- Born: 1969 (age 56–57) Houston, Texas
- Education: University of Texas; Mississippi State University
- Occupation: Former Chief Meteorologist
- Employer: WVUE-TV

= David Bernard (meteorologist) =

American television meteorologist

David Bernard (born 1969) is a former American television meteorologist who worked for WVUE-TV in New Orleans, Louisiana. He previously worked for CBS News and television stations in Miami, Florida, and Tulsa, Oklahoma.

== Early life and career ==
Bernard is a native of Houston, Texas. He graduated from the University of Texas at Austin and attended Mississippi State University.

In 1993, he began his career in television meteorology forecasting in the Tornado Alley region of the Texas Panhandle and Oklahoma. Bernard first worked at television stations KZTV in Corpus Christi, Texas and KVII in Amarillo, Texas.

He then began work at Tulsa, Oklahoma TV station KJRH in 1994 where he was the meteorologist for the morning and midday news programs.

== New Orleans and Miami ==
Bernard moved to WWL-TV in New Orleans, Louisiana in 1997. He was the meteorologist for the morning news programs at the station for eight years.

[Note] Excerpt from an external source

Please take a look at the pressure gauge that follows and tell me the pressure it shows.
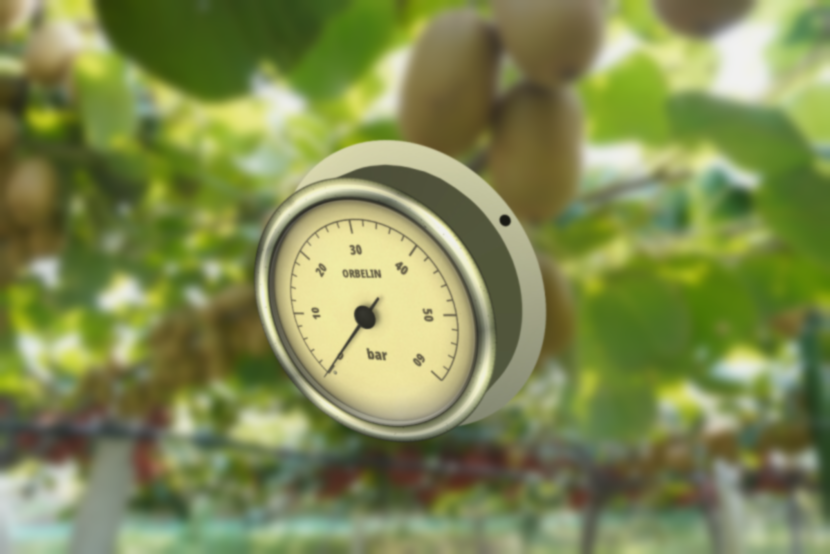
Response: 0 bar
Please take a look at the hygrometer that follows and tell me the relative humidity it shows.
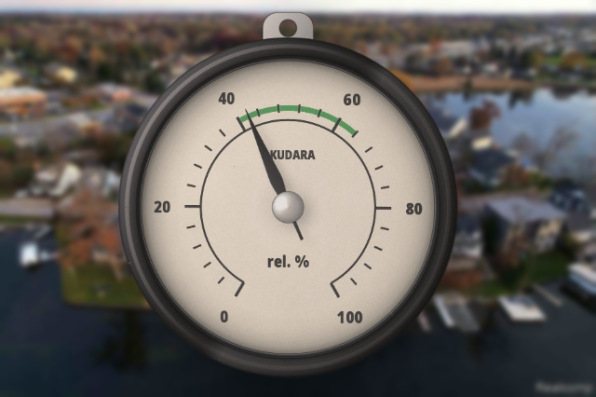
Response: 42 %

For his coverage of Hurricane Ivan in 2004, Bernard earned critical praise from Dave Walker, TV columnist for the New Orleans Times-Picayune. Walker wrote: “Nuts-and-bolts when he needed to be, Bernard presented potentially terrifying facts with palpable tranquility, and added comprehendible meteorological context to the public-safety discussion. Cool and correct but mostly cool, he was the ideal guide through a few threatening days.”

In the summer of 2005, Bernard left WWL for a new position at Miami TV station WFOR, a CBS affiliate. Six weeks after his departure from New Orleans, he was sent back to New Orleans to cover the aftermath of Hurricane Katrina.

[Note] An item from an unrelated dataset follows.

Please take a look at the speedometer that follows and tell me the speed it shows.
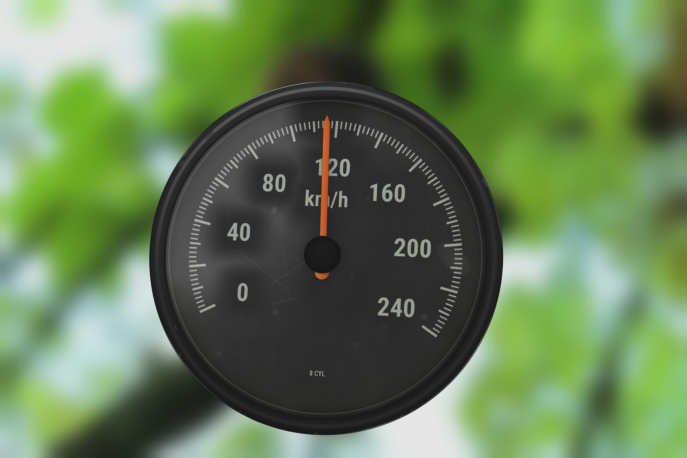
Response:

He was named CBS News national hurricane consultant in 2008. He covered hurricanes Gustav, Ike, Isaac, Irene and Sandy for the network on the CBS Evening News, CBS This Morning, Face The Nation and CBS Sunday Morning.

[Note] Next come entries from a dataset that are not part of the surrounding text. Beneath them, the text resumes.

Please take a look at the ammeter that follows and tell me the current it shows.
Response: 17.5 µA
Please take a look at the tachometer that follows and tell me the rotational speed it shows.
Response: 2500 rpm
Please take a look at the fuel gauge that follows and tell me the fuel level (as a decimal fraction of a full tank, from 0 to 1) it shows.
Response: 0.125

In 2015, Bernard returned to New Orleans working for WVUE-TV. Several months later, he was named chief meteorologist. On Oct. 25, 2022, it was announced that he would be "leaving FOX 8 to pursue new passion".

== Accreditation and honors ==
Bernard is a member of the American Meteorological Society and National Weather Association. He is a Certified Broadcast Meteorologist and former member of the AMS board of broadcast meteorology.

In 2018, Bernard won first prize for best weather anchor and best weathercast in the Louisiana-Mississippi Associated Press competition. The Press Club of New Orleans awarded Bernard the first prize for best weathercast in 2019, 2020, 2021 and 2022.

Bernard was named one of 2021's most influential New Orleanians by New Orleans Adore magazine.

== Personal life ==
In 2019, Bernard married longtime partner Charles Urstadt in New Orleans. Urstadt is a real estate investor and chairman of the Ogden Museum of Southern Art.